Wednesday, October 31, 2007

Learning from United States of America

When I was in my undergrad in India sometime in 2001-2002, our college Principal Narasimha Reddy said "Go to America and learn the work culture". Recently in 2007 at a workshop on "Computer Vision applications for developing countries" that was in conjunction with ICCV in Rio de Janeiro Brazil, Ramesh Jain gave a talk in which he mentioned how the research in developing countries like India is aimed at working for USA since most researchers focus on publishing in conferences, journals run by USA which address problems pertinent to socio-economic situations of typical developed countries.

OK. The longer I stay in America the deeper my appreciation of America grows. What can we (developing countries) do to really learn from it? Ideally we want to learn the underlying process that generates the American success. We typically use observed data to learn the process: an inverse problem. We need data that can truly characterize American success. If we use wrong data no matter how strong our learning algorithms are, we are bound to learn wrong concepts. Typical problems that we run into in learning are that the data acquired is too noisy and even corrupted by unwanted signficant processes. So to be efficient in learning from USA we need data as little corrupted as possible. To acquire such data:
  • One needs to have a first hand experience of life in USA.

  • One needs to be open and courageous so that he actually collects the data.

  • Should interact with atleast a few elite Americans not necessarily personally but through different media like reading articles, blogs and working etc.

  • I say elite because they minimally corrupt the data. And if you encouter a few of them it's good enough to learn the ground truths and you can peel off layers when interacting with average or below average Americans.

  • Check objectively if you are able to learn. A good test is to check if you like America more than just for money and comforts. Understand that I am not preaching money is not important I am just saying it is not the causal variable for deep dynamics. It's how we use money that matters.

  • Periodically "smooth" your data by re-interpreting past experiences.

Just a side-note. Nobody is perfect. America has its faults but it is actually a worthy leader in doing what matters, that is struggling for ensuring longterm human survival. Doing nothing is trivial and doing things by being all powerful is also trivial. What is non-trivial is understanding the dynamics with constraints.

My expressions in last paragraph are influenced by my regular reading of Scott's blog. Especially the "trivial/non-trivial part" and "the doing what matters thing"s.

Note: I edited this post so many more times than any other posts after publishing.

Sunday, October 28, 2007

Survival using science

Pure math is not very useful. Pure mathematicians publish results among themselves and never really get used. Applied mathematicians and engineers make the world.
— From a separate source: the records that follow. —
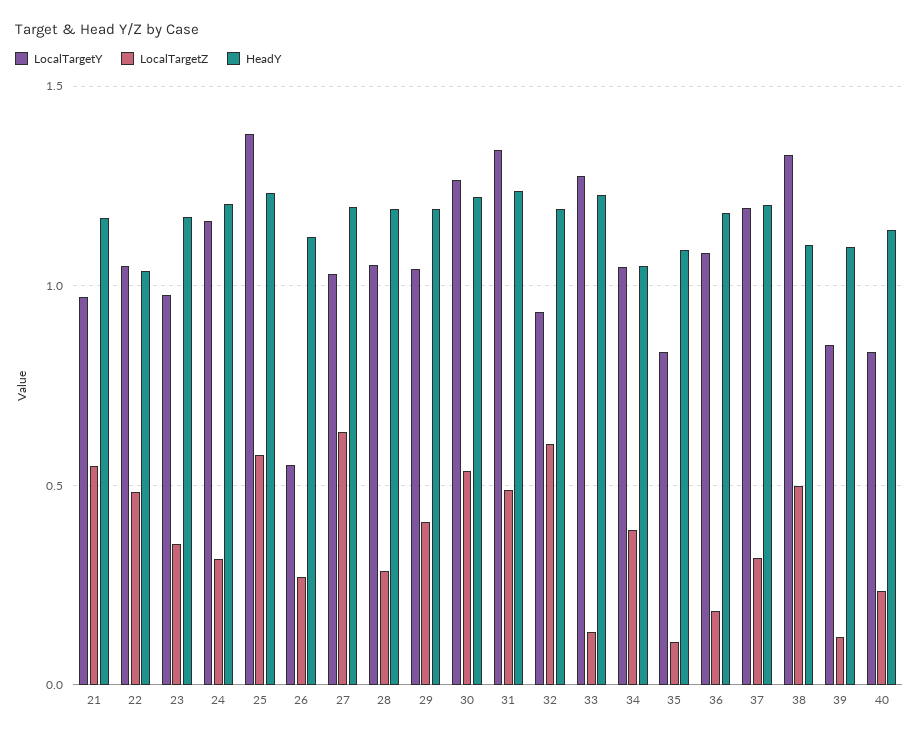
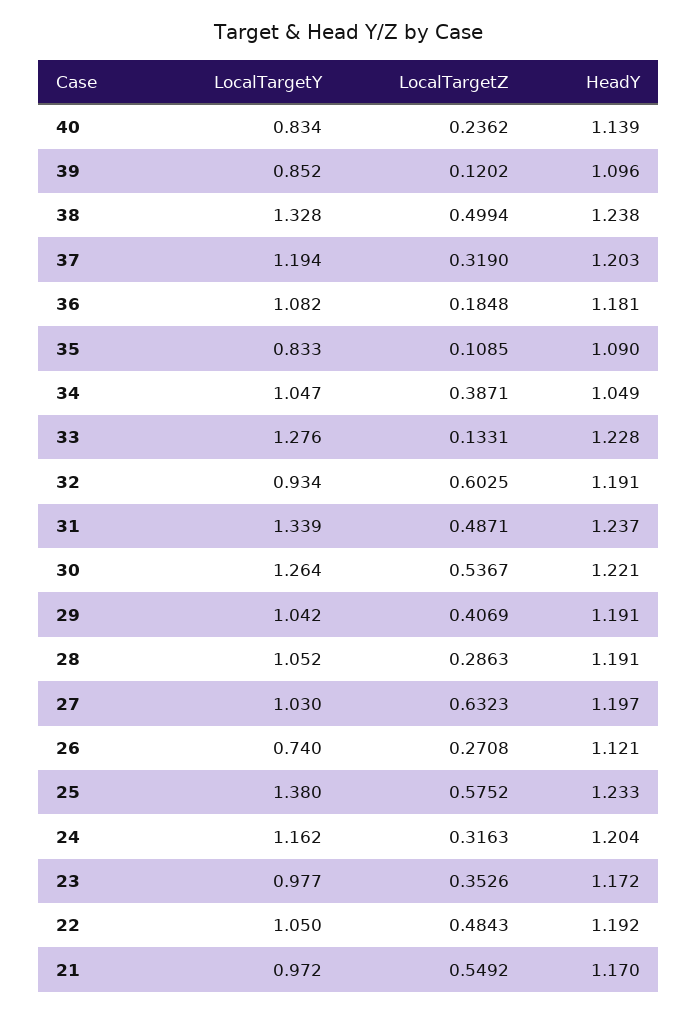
  {
    "LocalTargetY": {
      "21": 0.972,
      "22": 1.05,
      "23": 0.977,
      "24": 1.162,
      "25": 1.38,
-     "26": 0.55,
+     "26": 0.74,
      "27": 1.03,
      "28": 1.052,
      "29": 1.042,
      "30": 1.264,
      "31": 1.339,
      "32": 0.934,
      "33": 1.276,
      "34": 1.047,
      "35": 0.833,
      "36": 1.082,
      "37": 1.194,
      "38": 1.328,
      "39": 0.852,
      "40": 0.834
    },
    "LocalTargetZ": {
      "21": 0.5492,
      "22": 0.4843,
      "23": 0.3526,
      "24": 0.3163,
      "25": 0.5752,
      "26": 0.2708,
      "27": 0.6323,
      "28": 0.2863,
      "29": 0.4069,
      "30": 0.5367,
      "31": 0.4871,
      "32": 0.6025,
      "33": 0.1331,
      "34": 0.3871,
      "35": 0.1085,
      "36": 0.1848,
      "37": 0.319,
      "38": 0.4994,
      "39": 0.1202,
      "40": 0.2362
    },
    "HeadY": {
      "21": 1.17,
-     "22": 1.05,
+     "22": 1.192,
      "23": 1.172,
      "24": 1.204,
      "25": 1.233,
      "26": 1.121,
      "27": 1.197,
      "28": 1.191,
      "29": 1.191,
      "30": 1.221,
      "31": 1.237,
      "32": 1.191,
      "33": 1.228,
      "34": 1.049,
      "35": 1.09,
      "36": 1.181,
      "37": 1.203,
-     "38": 1.1,
+     "38": 1.238,
      "39": 1.096,
      "40": 1.139
    }
  }

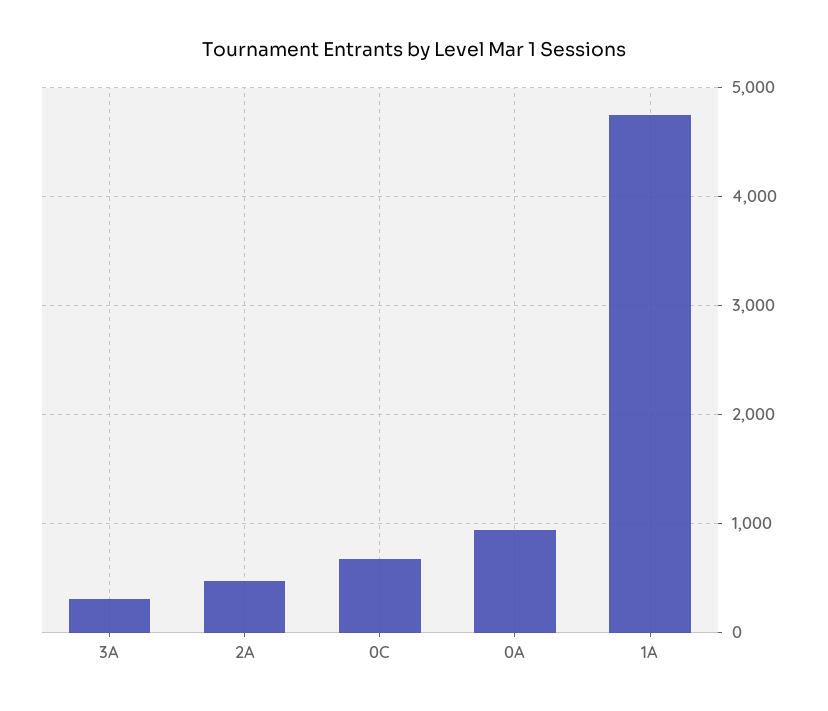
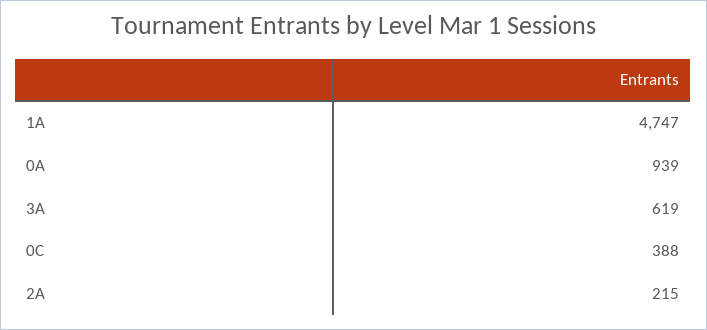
  {
-   "3A": 300,
+   "3A": 619,
-   "2A": 500,
+   "2A": 215,
-   "0C": 700,
+   "0C": 388,
    "0A": 939,
    "1A": 4747
  }

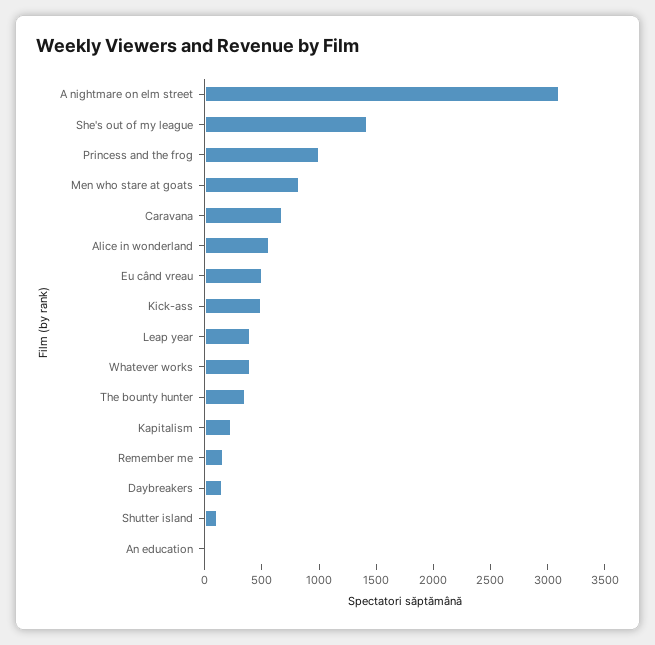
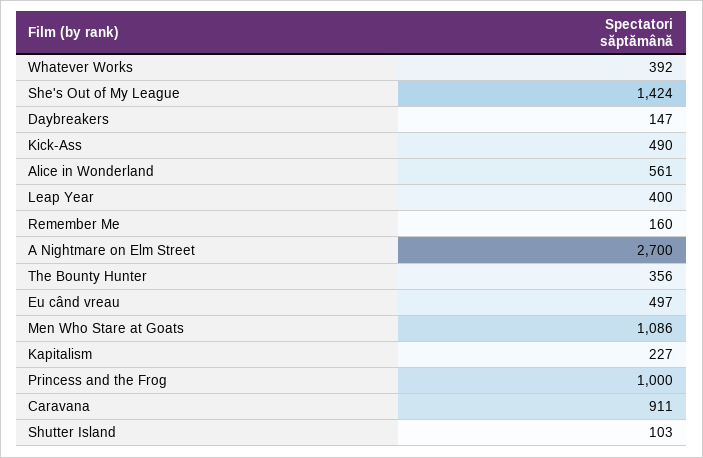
  {
-   "A nightmare on elm street": 3100,
+   "A nightmare on elm street": 2700,
    "She's out of my league": 1424,
    "Princess and the frog": 1000,
-   "Men who stare at goats": 800,
+   "Men who stare at goats": 1086,
-   "Caravana": 700,
+   "Caravana": 911,
    "Alice in wonderland": 561,
    "Eu când vreau": 497,
    "Kick-ass": 490,
    "Leap year": 400,
    "Whatever works": 392,
    "The bounty hunter": 356,
    "Kapitalism": 227,
    "Remember me": 160,
    "Daybreakers": 147,
-   "Shutter island": 103,
+   "Shutter island": 103
-   "An education": 0
  }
We hear such statements from time to time in academia. Typically one perceives something to be useful if one can ensure survival through it. It's true that not many can survive in pure mathematics because it is so damn tough. Here I should mention that typically abstractions higher than one's level of imagination are considered "pure" by him. Pure is rather a spectrum of higher abstractions. In fact the higher the abstraction the higher are the chances that the results can survive through odds or in other words stand the test of time. I encourage to read this article and this one to get a nice perspective on math.

Conferences are a good way to measure the progress and importance of a field. For e.g. conferences on aritificial intelligence kind of died but several of them are budding again. Hence participating in conferences is a big treasure to learn the dynamics of a field. If you can actively participate in conferences of a particular field it means you possibly can be fit in the survival sense in that field. You can always learn not only from active participation but also from passive participation. By passive participation I mean being mostly a spectator. Conferences' radiance can be measured in different dimensions like by rigor (typical pure math conferences), immediate impact (engineering conferences), deeper impact (theoretical conferences), commercial impact (industrial conferences). Even though you survive using one class of conferences it always helps to gain edge benefits by being aware of the dynamics of other classes.

After all people in academia struggle to survive primarily using science. It's important for one to have broader awareness if he wants to survive the real significant dynamics. The deeper or steeper one's understanding is the higher are the chances of his survival in times of crisis. Rationality is sufficient when things are smooth, rationality with rigor is necessary when sailing through rough waters.